The first piece is taken from Purcell's pieces for harpsichord and is the fairly-famous "Trumpet Tune." Now, I consulted my orchestration books and - sure enough - it actually could have been played on a D trumpet in the late 17th century. Purcell asks for a high B (13th partial of a D trumpet) in measure 11, but presumably that was possible for good trumpeters of the era. Otherwise, it's actually pretty clever how he uses the pitch ambiguities of the 11th partials of the natural trumpet as a way of organizing the harmonic scheme. In short, the 11th partial (G-sharp-ish) of the D trumpet is always going to require a pitch correction from the lips of the player up or down, and, accordingly, that's the only accidental Purcell uses. Convenient, of course, that this is perfectly suited for creating a V of V, but I'm not going to try to disentangle whether trumpet construction effected harmonic development or (would this even by possible with a natural trumpet?) vice-versa. And, of course, the piece was actually for harpsichord- isn't this a bit odd? I'm no Purcell scholar, but it seems strange to, for instance, write a sonata for solo cello for the piano (limiting yourself in terms of possible double-stops and bowing and such) without ever actually considering giving it to a cello to try out.

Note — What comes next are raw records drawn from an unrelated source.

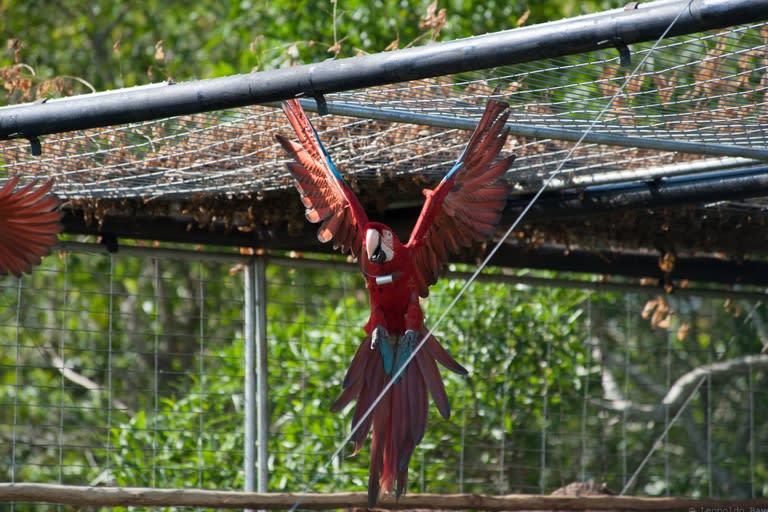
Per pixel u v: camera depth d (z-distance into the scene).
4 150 9.78
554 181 11.24
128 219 11.73
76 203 11.49
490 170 8.23
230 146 10.05
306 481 14.12
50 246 8.94
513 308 15.66
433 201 8.19
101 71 23.91
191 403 14.84
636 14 6.96
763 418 17.78
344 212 8.54
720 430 17.81
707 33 7.89
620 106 8.96
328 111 8.70
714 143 9.63
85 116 8.23
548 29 7.16
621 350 17.59
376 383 8.24
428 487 15.03
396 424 8.06
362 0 18.55
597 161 10.80
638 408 16.88
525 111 9.16
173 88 8.07
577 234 12.60
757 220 12.49
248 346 12.08
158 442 14.29
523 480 15.80
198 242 12.06
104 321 21.03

The piece itself is so spare that it gives a sensation like what you feel when looking at the skeleton of a flying dinosaur- it is beautiful and elegant, but curiously spectral. There's no tissues or muscle in this piece, just the bare frame. This was probably, I think, to give the soloist room to breathe while filling in the bare spots with dazzling (why 'dazzling'? why never 'charmant'?) ornaments. The piece is abundantly ornamented, too, but DeVoto doesn't say what these notations mean and I can't find some of them in any of my music books. Some are clearly little trills and mordents, but others (two little slantly lines like an = above a note?) I can only guess at.

The harmony is very simple- mostly Is and Vs in regular alternation with an occasional diminished-sounding chord that functions as a secondary dominant. Still, I must point out that the music is in only two voices most of the time, so there are many instances where a pair of passing tones on a weak beat arguably function as something as unusual as a IV7 (which is to say, not that unusual, but eyebrow-raising when all you've heard are Is and Vs for most of the piece). The real elegance comes not from the variety of the chords, though, but from the skill with which Purcell regulates their movement. (Okay, Reader- I have to mention that I hate the part of harmonic analysis where the writer starts drooling about the 'skill' of the composer, as though it wouldn't have occured to anyone else to use whatever particular trick is being employed. It's just a lazy way of trying to distract the reader from the fact that this detail could have as easily appeared much earlier in the essay- but, oh ho!, we had to save the best for last! I will try not to do this anymore unless it really merits it.) I speak in particular of measure 12- since the whole piece has had a regular quarter note pulse in the bass (a steady background for the melody) it is arresting when the rhythm suddenly restrains itself to 2 half notes, like a drawing of breath before marching on in quarter notes for the last four bars.

Oh, about the 'missing fingers' thing in the title of this post- yes, this piece is so spare that it could conceivably be played by an unlucky metal shop teacher.